Task description: Reproduce every line of the items below, keeping each word, spelling, and punctuation mark unchanged.

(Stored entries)
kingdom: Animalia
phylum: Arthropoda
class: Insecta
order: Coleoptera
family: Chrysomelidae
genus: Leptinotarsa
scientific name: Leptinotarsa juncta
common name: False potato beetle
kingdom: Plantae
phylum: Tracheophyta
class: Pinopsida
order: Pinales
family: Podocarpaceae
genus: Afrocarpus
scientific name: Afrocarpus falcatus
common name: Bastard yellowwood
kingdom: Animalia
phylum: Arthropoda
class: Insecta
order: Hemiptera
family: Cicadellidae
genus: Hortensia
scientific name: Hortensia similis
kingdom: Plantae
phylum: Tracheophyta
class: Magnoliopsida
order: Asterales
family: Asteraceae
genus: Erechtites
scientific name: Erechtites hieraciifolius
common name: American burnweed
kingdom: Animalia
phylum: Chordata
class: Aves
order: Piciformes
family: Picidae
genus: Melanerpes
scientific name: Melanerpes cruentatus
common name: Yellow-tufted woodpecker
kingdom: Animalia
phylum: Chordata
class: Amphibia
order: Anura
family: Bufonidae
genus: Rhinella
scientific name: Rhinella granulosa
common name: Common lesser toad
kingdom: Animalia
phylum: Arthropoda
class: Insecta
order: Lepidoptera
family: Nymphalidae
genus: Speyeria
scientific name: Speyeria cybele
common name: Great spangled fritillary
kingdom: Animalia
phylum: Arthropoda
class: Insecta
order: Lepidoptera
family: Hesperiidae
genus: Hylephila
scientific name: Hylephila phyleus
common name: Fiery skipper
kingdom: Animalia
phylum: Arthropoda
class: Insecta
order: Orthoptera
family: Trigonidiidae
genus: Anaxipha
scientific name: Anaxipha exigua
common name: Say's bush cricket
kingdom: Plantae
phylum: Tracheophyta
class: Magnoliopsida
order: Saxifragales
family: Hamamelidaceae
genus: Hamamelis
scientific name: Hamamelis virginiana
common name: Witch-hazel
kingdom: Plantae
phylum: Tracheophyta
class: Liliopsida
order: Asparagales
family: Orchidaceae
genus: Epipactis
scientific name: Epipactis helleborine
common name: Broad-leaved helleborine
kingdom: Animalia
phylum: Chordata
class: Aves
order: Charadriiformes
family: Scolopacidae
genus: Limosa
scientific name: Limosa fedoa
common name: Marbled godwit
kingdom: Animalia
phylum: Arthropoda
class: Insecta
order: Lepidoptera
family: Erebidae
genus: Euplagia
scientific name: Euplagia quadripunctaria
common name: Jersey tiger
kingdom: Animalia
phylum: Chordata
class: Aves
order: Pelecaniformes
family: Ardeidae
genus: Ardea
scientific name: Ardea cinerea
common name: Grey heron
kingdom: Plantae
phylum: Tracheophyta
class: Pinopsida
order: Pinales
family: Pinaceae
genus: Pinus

In response:
kingdom: Animalia
phylum: Arthropoda
class: Insecta
order: Coleoptera
family: Chrysomelidae
genus: Leptinotarsa
scientific name: Leptinotarsa juncta
common name: False potato beetle
kingdom: Plantae
phylum: Tracheophyta
class: Pinopsida
order: Pinales
family: Podocarpaceae
genus: Afrocarpus
scientific name: Afrocarpus falcatus
common name: Bastard yellowwood
kingdom: Animalia
phylum: Arthropoda
class: Insecta
order: Hemiptera
family: Cicadellidae
genus: Hortensia
scientific name: Hortensia similis
kingdom: Plantae
phylum: Tracheophyta
class: Magnoliopsida
order: Asterales
family: Asteraceae
genus: Erechtites
scientific name: Erechtites hieraciifolius
common name: American burnweed
kingdom: Animalia
phylum: Chordata
class: Aves
order: Piciformes
family: Picidae
genus: Melanerpes
scientific name: Melanerpes cruentatus
common name: Yellow-tufted woodpecker
kingdom: Animalia
phylum: Chordata
class: Amphibia
order: Anura
family: Bufonidae
genus: Rhinella
scientific name: Rhinella granulosa
common name: Common lesser toad
kingdom: Animalia
phylum: Arthropoda
class: Insecta
order: Lepidoptera
family: Nymphalidae
genus: Speyeria
scientific name: Speyeria cybele
common name: Great spangled fritillary
kingdom: Animalia
phylum: Arthropoda
class: Insecta
order: Lepidoptera
family: Hesperiidae
genus: Hylephila
scientific name: Hylephila phyleus
common name: Fiery skipper
kingdom: Animalia
phylum: Arthropoda
class: Insecta
order: Orthoptera
family: Trigonidiidae
genus: Anaxipha
scientific name: Anaxipha exigua
common name: Say's bush cricket
kingdom: Plantae
phylum: Tracheophyta
class: Magnoliopsida
order: Saxifragales
family: Hamamelidaceae
genus: Hamamelis
scientific name: Hamamelis virginiana
common name: Witch-hazel
kingdom: Plantae
phylum: Tracheophyta
class: Liliopsida
order: Asparagales
family: Orchidaceae
genus: Epipactis
scientific name: Epipactis helleborine
common name: Broad-leaved helleborine
kingdom: Animalia
phylum: Chordata
class: Aves
order: Charadriiformes
family: Scolopacidae
genus: Limosa
scientific name: Limosa fedoa
common name: Marbled godwit
kingdom: Animalia
phylum: Arthropoda
class: Insecta
order: Lepidoptera
family: Erebidae
genus: Euplagia
scientific name: Euplagia quadripunctaria
common name: Jersey tiger
kingdom: Animalia
phylum: Chordata
class: Aves
order: Pelecaniformes
family: Ardeidae
genus: Ardea
scientific name: Ardea cinerea
common name: Grey heron
kingdom: Plantae
phylum: Tracheophyta
class: Pinopsida
order: Pinales
family: Pinaceae
genus: Pinus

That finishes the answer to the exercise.